■ **WHAT TO DO**
Could you write out the records exactly as they are given?

■ **Stored items from a collection**
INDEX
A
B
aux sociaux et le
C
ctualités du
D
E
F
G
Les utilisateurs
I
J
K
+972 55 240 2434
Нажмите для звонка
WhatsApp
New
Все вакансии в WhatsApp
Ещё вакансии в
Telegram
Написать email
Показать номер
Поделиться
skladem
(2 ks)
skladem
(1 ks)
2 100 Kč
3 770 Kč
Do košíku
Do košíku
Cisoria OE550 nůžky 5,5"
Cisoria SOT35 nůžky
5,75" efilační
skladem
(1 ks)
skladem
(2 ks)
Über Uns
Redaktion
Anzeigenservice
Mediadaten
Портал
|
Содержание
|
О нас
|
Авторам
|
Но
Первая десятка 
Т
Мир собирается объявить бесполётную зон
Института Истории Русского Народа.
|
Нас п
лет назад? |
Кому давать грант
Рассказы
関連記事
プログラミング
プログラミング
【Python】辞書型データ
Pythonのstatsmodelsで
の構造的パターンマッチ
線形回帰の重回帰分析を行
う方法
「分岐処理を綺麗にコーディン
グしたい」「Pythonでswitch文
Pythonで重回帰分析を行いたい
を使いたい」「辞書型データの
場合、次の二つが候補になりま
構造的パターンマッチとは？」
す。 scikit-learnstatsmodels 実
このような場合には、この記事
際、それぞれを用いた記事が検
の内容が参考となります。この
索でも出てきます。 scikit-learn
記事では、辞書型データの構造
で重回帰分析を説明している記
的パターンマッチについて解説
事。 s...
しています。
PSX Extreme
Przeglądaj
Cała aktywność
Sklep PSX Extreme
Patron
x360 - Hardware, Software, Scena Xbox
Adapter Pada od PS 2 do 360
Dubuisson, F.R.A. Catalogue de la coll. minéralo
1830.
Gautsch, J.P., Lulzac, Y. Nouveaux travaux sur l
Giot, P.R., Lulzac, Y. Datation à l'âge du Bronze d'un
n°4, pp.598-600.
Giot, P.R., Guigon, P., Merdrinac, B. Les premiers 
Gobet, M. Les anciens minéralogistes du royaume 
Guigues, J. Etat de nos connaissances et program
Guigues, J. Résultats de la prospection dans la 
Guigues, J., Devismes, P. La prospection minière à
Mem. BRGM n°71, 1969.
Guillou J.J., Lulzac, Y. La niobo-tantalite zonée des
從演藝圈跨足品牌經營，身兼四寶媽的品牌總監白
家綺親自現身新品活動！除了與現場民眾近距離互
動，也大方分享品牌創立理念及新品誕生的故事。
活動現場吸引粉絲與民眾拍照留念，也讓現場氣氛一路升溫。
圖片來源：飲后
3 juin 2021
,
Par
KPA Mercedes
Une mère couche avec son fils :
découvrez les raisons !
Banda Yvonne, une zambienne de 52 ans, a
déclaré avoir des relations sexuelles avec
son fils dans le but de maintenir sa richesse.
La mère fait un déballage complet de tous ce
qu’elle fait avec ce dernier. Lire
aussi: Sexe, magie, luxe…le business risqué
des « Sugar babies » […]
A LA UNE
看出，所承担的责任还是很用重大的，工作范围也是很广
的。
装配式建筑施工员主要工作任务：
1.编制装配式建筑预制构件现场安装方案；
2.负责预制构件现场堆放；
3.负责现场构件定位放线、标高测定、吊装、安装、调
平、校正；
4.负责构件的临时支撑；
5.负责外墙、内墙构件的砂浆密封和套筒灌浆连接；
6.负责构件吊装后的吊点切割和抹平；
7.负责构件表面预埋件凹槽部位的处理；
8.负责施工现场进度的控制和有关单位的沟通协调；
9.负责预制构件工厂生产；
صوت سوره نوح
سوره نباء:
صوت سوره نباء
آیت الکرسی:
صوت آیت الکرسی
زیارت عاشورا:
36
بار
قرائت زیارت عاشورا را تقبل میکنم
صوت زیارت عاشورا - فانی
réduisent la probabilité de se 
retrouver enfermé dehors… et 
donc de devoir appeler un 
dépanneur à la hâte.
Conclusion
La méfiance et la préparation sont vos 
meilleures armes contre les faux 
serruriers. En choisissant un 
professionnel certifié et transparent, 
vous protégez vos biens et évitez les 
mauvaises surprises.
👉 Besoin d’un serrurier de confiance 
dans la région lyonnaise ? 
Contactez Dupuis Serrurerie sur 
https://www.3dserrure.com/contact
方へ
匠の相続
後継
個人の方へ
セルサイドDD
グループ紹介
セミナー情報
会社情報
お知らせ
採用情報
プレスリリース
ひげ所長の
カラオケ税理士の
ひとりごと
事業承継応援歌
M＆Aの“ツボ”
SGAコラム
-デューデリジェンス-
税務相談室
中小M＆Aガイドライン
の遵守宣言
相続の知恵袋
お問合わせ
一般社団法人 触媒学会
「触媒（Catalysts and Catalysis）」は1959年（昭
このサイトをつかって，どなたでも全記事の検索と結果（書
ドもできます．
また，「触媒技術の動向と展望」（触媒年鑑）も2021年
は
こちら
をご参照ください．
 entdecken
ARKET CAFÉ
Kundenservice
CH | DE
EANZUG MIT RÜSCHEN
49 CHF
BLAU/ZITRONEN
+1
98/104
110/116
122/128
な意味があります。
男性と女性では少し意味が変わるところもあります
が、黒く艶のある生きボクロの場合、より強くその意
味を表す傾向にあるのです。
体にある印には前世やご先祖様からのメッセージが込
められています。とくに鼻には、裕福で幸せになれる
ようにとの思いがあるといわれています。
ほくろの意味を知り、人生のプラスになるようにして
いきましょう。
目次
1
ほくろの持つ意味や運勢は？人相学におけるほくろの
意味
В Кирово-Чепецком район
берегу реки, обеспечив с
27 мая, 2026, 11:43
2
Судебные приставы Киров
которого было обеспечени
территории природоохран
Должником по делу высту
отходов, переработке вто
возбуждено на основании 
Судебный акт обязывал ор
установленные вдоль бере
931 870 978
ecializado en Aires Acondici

■ **TASK OUTPUT**
INDEX
A
B
aux sociaux et le
C
ctualités du
D
E
F
G
Les utilisateurs
I
J
K
+972 55 240 2434
Нажмите для звонка
WhatsApp
New
Все вакансии в WhatsApp
Ещё вакансии в
Telegram
Написать email
Показать номер
Поделиться
skladem
(2 ks)
skladem
(1 ks)
2 100 Kč
3 770 Kč
Do košíku
Do košíku
Cisoria OE550 nůžky 5,5"
Cisoria SOT35 nůžky
5,75" efilační
skladem
(1 ks)
skladem
(2 ks)
Über Uns
Redaktion
Anzeigenservice
Mediadaten
Портал
|
Содержание
|
О нас
|
Авторам
|
Но
Первая десятка 
Т
Мир собирается объявить бесполётную зон
Института Истории Русского Народа.
|
Нас п
лет назад? |
Кому давать грант
Рассказы
関連記事
プログラミング
プログラミング
【Python】辞書型データ
Pythonのstatsmodelsで
の構造的パターンマッチ
線形回帰の重回帰分析を行
う方法
「分岐処理を綺麗にコーディン
グしたい」「Pythonでswitch文
Pythonで重回帰分析を行いたい
を使いたい」「辞書型データの
場合、次の二つが候補になりま
構造的パターンマッチとは？」
す。 scikit-learnstatsmodels 実
このような場合には、この記事
際、それぞれを用いた記事が検
の内容が参考となります。この
索でも出てきます。 scikit-learn
記事では、辞書型データの構造
で重回帰分析を説明している記
的パターンマッチについて解説
事。 s...
しています。
PSX Extreme
Przeglądaj
Cała aktywność
Sklep PSX Extreme
Patron
x360 - Hardware, Software, Scena Xbox
Adapter Pada od PS 2 do 360
Dubuisson, F.R.A. Catalogue de la coll. minéralo
1830.
Gautsch, J.P., Lulzac, Y. Nouveaux travaux sur l
Giot, P.R., Lulzac, Y. Datation à l'âge du Bronze d'un
n°4, pp.598-600.
Giot, P.R., Guigon, P., Merdrinac, B. Les premiers 
Gobet, M. Les anciens minéralogistes du royaume 
Guigues, J. Etat de nos connaissances et program
Guigues, J. Résultats de la prospection dans la 
Guigues, J., Devismes, P. La prospection minière à
Mem. BRGM n°71, 1969.
Guillou J.J., Lulzac, Y. La niobo-tantalite zonée des
從演藝圈跨足品牌經營，身兼四寶媽的品牌總監白
家綺親自現身新品活動！除了與現場民眾近距離互
動，也大方分享品牌創立理念及新品誕生的故事。
活動現場吸引粉絲與民眾拍照留念，也讓現場氣氛一路升溫。
圖片來源：飲后
3 juin 2021
,
Par
KPA Mercedes
Une mère couche avec son fils :
découvrez les raisons !
Banda Yvonne, une zambienne de 52 ans, a
déclaré avoir des relations sexuelles avec
son fils dans le but de maintenir sa richesse.
La mère fait un déballage complet de tous ce
qu’elle fait avec ce dernier. Lire
aussi: Sexe, magie, luxe…le business risqué
des « Sugar babies » […]
A LA UNE
看出，所承担的责任还是很用重大的，工作范围也是很广
的。
装配式建筑施工员主要工作任务：
1.编制装配式建筑预制构件现场安装方案；
2.负责预制构件现场堆放；
3.负责现场构件定位放线、标高测定、吊装、安装、调
平、校正；
4.负责构件的临时支撑；
5.负责外墙、内墙构件的砂浆密封和套筒灌浆连接；
6.负责构件吊装后的吊点切割和抹平；
7.负责构件表面预埋件凹槽部位的处理；
8.负责施工现场进度的控制和有关单位的沟通协调；
9.负责预制构件工厂生产；
صوت سوره نوح
سوره نباء:
صوت سوره نباء
آیت الکرسی:
صوت آیت الکرسی
زیارت عاشورا:
36
بار
قرائت زیارت عاشورا را تقبل میکنم
صوت زیارت عاشورا - فانی
réduisent la probabilité de se 
retrouver enfermé dehors… et 
donc de devoir appeler un 
dépanneur à la hâte.
Conclusion
La méfiance et la préparation sont vos 
meilleures armes contre les faux 
serruriers. En choisissant un 
professionnel certifié et transparent, 
vous protégez vos biens et évitez les 
mauvaises surprises.
👉 Besoin d’un serrurier de confiance 
dans la région lyonnaise ? 
Contactez Dupuis Serrurerie sur 
https://www.3dserrure.com/contact
方へ
匠の相続
後継
個人の方へ
セルサイドDD
グループ紹介
セミナー情報
会社情報
お知らせ
採用情報
プレスリリース
ひげ所長の
カラオケ税理士の
ひとりごと
事業承継応援歌
M＆Aの“ツボ”
SGAコラム
-デューデリジェンス-
税務相談室
中小M＆Aガイドライン
の遵守宣言
相続の知恵袋
お問合わせ
一般社団法人 触媒学会
「触媒（Catalysts and Catalysis）」は1959年（昭
このサイトをつかって，どなたでも全記事の検索と結果（書
ドもできます．
また，「触媒技術の動向と展望」（触媒年鑑）も2021年
は
こちら
をご参照ください．
 entdecken
ARKET CAFÉ
Kundenservice
CH | DE
EANZUG MIT RÜSCHEN
49 CHF
BLAU/ZITRONEN
+1
98/104
110/116
122/128
な意味があります。
男性と女性では少し意味が変わるところもあります
が、黒く艶のある生きボクロの場合、より強くその意
味を表す傾向にあるのです。
体にある印には前世やご先祖様からのメッセージが込
められています。とくに鼻には、裕福で幸せになれる
ようにとの思いがあるといわれています。
ほくろの意味を知り、人生のプラスになるようにして
いきましょう。
目次
1
ほくろの持つ意味や運勢は？人相学におけるほくろの
意味
В Кирово-Чепецком район
берегу реки, обеспечив с
27 мая, 2026, 11:43
2
Судебные приставы Киров
которого было обеспечени
территории природоохран
Должником по делу высту
отходов, переработке вто
возбуждено на основании 
Судебный акт обязывал ор
установленные вдоль бере
931 870 978
ecializado en Aires Acondici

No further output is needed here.